Record set –

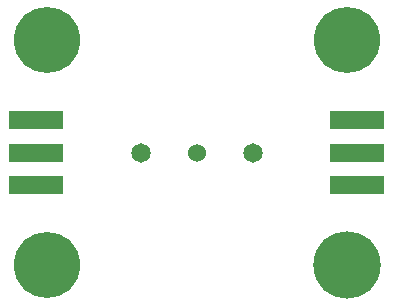
<source format=gbr>
%TF.GenerationSoftware,KiCad,Pcbnew,6.0.3-a3aad9c10e~116~ubuntu20.04.1*%
%TF.CreationDate,2022-03-21T01:27:17-04:00*%
%TF.ProjectId,pcf_0.5in,7063665f-302e-4356-996e-2e6b69636164,-*%
%TF.SameCoordinates,Original*%
%TF.FileFunction,Soldermask,Top*%
%TF.FilePolarity,Negative*%
%FSLAX46Y46*%
G04 Gerber Fmt 4.6, Leading zero omitted, Abs format (unit mm)*
G04 Created by KiCad (PCBNEW 6.0.3-a3aad9c10e~116~ubuntu20.04.1) date 2022-03-21 01:27:17*
%MOMM*%
%LPD*%
G01*
G04 APERTURE LIST*
%ADD10C,5.700000*%
%ADD11C,5.600000*%
%ADD12C,1.524000*%
%ADD13C,1.651000*%
%ADD14R,4.560000X1.500000*%
G04 APERTURE END LIST*
D10*
%TO.C,H4*%
X155575000Y-98425000D03*
%TD*%
D11*
%TO.C,H1*%
X130175000Y-98425000D03*
%TD*%
%TO.C,H3*%
X130175000Y-79375000D03*
%TD*%
D12*
%TO.C,F1*%
X142875000Y-88900000D03*
D13*
X147637500Y-88900000D03*
X138112500Y-88900000D03*
%TD*%
D14*
%TO.C,J2*%
X156470000Y-86130000D03*
X156470000Y-91670000D03*
X156470000Y-88900000D03*
%TD*%
D11*
%TO.C,H2*%
X155575000Y-79375000D03*
%TD*%
D14*
%TO.C,J1*%
X129280000Y-91670000D03*
X129280000Y-86130000D03*
X129280000Y-88900000D03*
%TD*%
M02*

</source>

What is being asked – Every line above in which the word "APERTURE" occurs needs to be copied.

Response to the exercise –
G04 APERTURE LIST*
G04 APERTURE END LIST*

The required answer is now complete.